The Real Estate Institute of Western Australia (REIWA) has urged the state’s government not to consider ending the universal application of the first home owners grant in its up-coming midyear budget review, according to the institute’s website.
Currently, the state distributes the $7,000 grant to first home buyers irrespective of whether they are purchasing an established property or building a new one.
Some premiers in the eastern states have changed the rules for eligibility and will now only provide funds to first home buyers who build a home or purchase a newly built one.
The New South Wales and Queensland governments recently scrapped the first home buyers grant for people who buy a previously lived-in property as a means to stimulate their flagging construction industry.
However, that stimulus is not needed in WA, says the REIWA, especially when 75% of first home buyers in this state purchase second-hand homes, not new ones.
WA is presently experiencing the strongest non-stimulatory growth in first home buyer activity in both the established and new housing sectors since FHOG was introduced in July, 2000.
REIWA says now is not the time to distort the healthy recovery in the WA housing market.
First home buyer activity is currently very strong in WA, constituting up to 30% of all turnover around the state.
The state is also starting to see a healthy recovery in new building activity, which REIWA says has partly been led by first home buyers now representing 25% of this new activity.

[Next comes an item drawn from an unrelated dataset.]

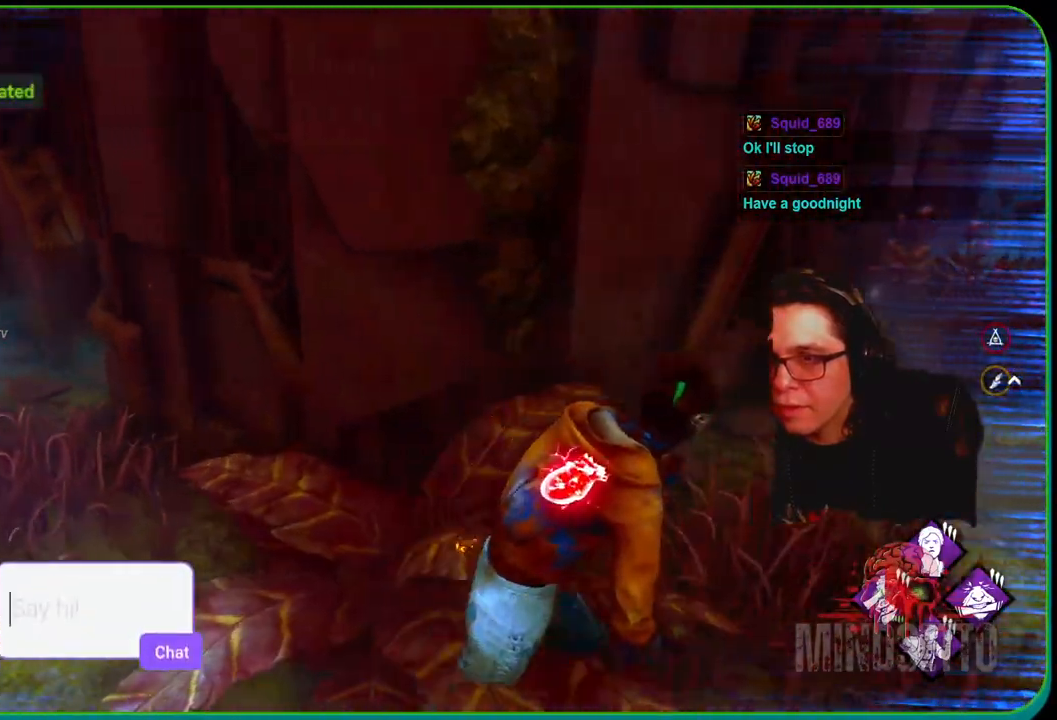
{"buttons": ["L1"], "left_stick": "up-right", "right_stick": "center", "events": [[17, "right_stick", "left"], [100, "right_stick", "center"], [350, "left_stick", "up-right"], [383, "right_stick", "right"], [500, "right_stick", "center"]]}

“Meddling with the application of the FHOG now would greatly distort this healthy sector of the market and disadvantage three quarters of people trying to own their first home. The Commonwealth introduced this grant with the purpose of it having universal application to all first home buyers. This universality must continue in WA to keep this section of the market stable and to ensure fairness for all new buyers.”
REIWA is also encouraging the state government to maintain its transfer duty exemption for first home buyers in the forthcoming midyear budget review.